Yang mengkhawatirkan, dalam waktu dekat akan ada event internasional. Indonesia terancam tidak bisa mengirimkan delegasi ke Asia Pacific Regional Forum, karena yang harus mewakili pimpinan
“Sebenarnya soal ini sudah dikomunikasikan dengan pimpinan DPR, ada 3 opsi yang akan diambil, memperpanjang semuanya, membentuk caretaker atau dibiarkan kosong.

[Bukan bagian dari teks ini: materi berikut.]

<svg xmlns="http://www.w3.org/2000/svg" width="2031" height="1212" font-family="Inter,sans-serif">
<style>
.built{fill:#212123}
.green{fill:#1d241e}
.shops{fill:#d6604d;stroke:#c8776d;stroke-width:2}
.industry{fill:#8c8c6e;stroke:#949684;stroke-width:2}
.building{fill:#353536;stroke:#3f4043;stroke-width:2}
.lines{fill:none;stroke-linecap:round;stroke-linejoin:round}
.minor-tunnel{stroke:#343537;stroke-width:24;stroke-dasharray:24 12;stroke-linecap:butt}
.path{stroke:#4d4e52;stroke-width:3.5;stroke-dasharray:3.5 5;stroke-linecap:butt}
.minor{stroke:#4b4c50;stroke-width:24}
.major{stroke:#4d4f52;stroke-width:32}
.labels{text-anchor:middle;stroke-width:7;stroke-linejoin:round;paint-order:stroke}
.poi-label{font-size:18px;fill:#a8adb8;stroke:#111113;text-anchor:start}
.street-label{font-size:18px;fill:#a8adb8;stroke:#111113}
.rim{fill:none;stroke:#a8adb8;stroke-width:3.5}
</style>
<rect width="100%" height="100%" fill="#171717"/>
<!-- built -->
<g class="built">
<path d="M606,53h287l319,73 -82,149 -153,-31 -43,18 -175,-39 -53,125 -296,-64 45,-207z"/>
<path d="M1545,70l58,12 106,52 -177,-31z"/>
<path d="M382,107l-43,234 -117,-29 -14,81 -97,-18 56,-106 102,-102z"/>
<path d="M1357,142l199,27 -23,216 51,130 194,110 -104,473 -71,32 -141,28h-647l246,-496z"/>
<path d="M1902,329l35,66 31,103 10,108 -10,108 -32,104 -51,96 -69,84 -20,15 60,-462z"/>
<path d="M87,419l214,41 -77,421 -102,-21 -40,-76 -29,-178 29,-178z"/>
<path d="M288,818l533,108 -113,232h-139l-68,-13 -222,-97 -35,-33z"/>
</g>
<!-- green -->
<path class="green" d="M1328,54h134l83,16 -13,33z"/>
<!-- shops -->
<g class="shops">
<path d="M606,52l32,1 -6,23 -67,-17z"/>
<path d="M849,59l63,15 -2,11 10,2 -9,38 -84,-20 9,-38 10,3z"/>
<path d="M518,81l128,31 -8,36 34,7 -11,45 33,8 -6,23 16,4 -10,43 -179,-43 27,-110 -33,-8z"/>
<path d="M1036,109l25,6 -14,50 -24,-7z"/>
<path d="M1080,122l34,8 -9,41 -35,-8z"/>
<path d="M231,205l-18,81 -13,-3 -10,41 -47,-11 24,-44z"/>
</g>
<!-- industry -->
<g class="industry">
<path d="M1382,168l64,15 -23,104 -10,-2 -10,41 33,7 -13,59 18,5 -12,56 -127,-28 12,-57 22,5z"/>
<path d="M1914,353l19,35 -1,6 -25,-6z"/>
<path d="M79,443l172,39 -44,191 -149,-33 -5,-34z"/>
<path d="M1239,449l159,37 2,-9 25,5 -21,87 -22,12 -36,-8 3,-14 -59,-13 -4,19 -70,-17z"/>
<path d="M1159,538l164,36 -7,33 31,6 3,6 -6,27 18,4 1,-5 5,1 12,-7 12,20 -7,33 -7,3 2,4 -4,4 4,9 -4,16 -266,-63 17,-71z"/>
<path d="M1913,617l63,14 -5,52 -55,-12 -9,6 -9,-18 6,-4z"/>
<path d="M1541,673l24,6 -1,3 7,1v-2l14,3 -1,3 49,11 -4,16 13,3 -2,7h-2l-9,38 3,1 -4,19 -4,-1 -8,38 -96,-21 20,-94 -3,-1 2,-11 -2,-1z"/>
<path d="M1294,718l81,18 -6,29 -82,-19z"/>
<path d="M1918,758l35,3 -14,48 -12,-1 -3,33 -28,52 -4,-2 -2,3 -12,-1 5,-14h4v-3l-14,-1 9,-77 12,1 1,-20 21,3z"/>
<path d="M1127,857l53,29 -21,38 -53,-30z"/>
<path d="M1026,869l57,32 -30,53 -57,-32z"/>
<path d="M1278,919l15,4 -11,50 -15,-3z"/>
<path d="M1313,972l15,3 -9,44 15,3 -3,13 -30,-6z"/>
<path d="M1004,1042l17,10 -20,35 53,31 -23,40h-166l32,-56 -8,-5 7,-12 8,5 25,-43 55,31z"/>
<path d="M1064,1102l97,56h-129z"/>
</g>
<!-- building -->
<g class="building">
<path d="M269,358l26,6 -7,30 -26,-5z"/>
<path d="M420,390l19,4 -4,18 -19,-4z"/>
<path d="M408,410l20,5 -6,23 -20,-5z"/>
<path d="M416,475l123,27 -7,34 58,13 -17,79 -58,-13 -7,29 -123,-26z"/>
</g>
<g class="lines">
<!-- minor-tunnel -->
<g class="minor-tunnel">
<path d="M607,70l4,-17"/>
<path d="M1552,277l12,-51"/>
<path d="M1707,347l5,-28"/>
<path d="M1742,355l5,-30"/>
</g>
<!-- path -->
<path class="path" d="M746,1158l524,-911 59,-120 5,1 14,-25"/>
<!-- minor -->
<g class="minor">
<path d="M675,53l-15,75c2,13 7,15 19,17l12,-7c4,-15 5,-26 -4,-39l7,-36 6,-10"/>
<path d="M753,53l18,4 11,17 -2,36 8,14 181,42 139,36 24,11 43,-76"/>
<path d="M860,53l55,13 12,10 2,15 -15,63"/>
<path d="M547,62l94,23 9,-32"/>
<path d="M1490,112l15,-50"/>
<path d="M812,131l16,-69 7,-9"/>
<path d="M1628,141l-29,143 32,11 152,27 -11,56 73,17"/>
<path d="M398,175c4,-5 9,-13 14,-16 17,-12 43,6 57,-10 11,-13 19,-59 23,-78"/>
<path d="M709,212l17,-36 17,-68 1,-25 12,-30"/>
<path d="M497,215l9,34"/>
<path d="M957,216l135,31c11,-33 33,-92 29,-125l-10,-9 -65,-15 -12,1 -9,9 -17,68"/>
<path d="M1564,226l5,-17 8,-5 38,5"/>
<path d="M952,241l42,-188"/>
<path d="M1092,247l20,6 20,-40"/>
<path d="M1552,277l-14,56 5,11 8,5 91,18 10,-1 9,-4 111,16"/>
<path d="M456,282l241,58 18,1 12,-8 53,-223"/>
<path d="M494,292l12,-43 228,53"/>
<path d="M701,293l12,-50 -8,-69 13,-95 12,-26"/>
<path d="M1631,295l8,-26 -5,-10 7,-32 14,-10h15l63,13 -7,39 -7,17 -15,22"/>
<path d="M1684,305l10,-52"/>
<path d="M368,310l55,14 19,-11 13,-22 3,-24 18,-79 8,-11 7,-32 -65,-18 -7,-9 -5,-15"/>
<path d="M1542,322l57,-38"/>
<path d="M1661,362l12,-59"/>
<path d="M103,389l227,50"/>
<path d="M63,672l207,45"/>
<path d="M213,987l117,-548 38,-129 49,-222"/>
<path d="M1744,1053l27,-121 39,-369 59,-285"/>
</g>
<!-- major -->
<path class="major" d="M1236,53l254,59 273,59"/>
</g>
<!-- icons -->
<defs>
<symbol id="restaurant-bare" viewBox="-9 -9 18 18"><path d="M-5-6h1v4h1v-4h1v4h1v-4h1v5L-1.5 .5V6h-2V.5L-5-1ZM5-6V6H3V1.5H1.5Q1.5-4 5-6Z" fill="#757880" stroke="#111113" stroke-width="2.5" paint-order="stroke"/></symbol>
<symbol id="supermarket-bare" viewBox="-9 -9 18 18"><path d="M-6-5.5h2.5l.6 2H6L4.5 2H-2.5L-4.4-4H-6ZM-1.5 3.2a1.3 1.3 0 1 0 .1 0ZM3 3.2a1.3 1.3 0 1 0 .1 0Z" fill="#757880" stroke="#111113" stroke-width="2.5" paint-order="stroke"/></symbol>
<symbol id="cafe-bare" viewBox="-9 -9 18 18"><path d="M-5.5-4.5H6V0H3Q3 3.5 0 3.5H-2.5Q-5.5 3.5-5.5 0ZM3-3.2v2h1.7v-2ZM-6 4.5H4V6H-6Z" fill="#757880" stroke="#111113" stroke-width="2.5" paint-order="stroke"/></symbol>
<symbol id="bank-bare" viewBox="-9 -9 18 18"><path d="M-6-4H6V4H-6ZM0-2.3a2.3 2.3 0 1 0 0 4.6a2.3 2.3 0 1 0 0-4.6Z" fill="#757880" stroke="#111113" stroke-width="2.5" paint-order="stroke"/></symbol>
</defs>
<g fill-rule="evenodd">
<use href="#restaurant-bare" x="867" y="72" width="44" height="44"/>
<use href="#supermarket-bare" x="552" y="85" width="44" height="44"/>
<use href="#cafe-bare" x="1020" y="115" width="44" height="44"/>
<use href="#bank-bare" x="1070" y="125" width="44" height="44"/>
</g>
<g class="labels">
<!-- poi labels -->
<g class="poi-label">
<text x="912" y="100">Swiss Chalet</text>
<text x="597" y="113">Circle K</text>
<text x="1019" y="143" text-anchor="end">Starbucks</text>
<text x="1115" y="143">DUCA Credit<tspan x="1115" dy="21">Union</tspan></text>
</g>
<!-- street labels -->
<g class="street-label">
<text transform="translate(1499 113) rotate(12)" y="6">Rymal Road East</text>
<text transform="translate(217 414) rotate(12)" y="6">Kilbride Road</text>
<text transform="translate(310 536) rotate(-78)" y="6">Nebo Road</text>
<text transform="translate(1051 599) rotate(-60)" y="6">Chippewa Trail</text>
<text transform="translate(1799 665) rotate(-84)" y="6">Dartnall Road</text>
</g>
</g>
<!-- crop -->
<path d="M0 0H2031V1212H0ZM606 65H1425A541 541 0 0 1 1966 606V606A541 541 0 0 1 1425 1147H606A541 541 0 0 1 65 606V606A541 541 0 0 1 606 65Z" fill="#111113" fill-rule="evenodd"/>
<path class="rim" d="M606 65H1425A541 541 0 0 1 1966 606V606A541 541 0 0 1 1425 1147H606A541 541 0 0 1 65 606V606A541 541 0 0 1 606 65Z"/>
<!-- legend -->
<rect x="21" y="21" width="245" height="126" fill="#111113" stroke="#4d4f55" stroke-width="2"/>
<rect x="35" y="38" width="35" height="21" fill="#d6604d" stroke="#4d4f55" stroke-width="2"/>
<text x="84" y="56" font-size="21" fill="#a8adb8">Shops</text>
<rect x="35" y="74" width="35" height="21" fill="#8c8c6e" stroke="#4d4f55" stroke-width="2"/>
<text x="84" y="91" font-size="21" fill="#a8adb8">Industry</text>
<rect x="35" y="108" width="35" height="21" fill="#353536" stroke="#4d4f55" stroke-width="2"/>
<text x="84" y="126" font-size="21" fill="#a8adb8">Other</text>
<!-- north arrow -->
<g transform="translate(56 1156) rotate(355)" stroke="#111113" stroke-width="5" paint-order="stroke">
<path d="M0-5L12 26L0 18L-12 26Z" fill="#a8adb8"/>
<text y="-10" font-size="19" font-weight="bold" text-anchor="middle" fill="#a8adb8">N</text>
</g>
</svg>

Diambil opsi ketiga yakni memperpanjang, tapi sampai sekarang belum ada Kepresnya," jelasnya.
Keppres Penyelamat
Sementara itu, Wakil Ketua MPR Lukman Hakim Saifuddin, terhadap ancaman kekosongan pimpinan Komnas HAM ini, Presiden Susilo Bambang Yudhoyono (SBY) harus mengambil keputusan penting secepatnya.
“Bila Komnas HAM tak lagi ada akibat kekosongan jabatan komisionernya, maka negara telah abai terhadap amanah konstitusi. Berakhirnya masa jabatan komisioner Komnas HAM 2007-2012 pada 30 Agustus 2012 tanpa diiringi pelantikan komisioner baru akan menyebabkan bubarnya Komnas HAM," ujar dia.
Lukman menyayangkan jadwal pengajuan nama calon komisioner Komnas HAM 2012-2017 tak disesuaikan dengan agenda kerja DPR. Sehingga sampai sehari sebelum batas akhir 30 Agustus 2012, DPR sama sekali belum memprosesnya.
“Kini, mengharapkan DPR sudah mustahil. Tinggal Presiden-lah yang bisa menyelamatkan Komnas HAM dengan terbitkan Perpu untuk memperpanjang masa jabatan komisioner periode sekarang. Tanpa Perpu perpanjangan masa jabatan itu, maka eksistensi Komnas HAM tak memiliki legalitas," ujarnya.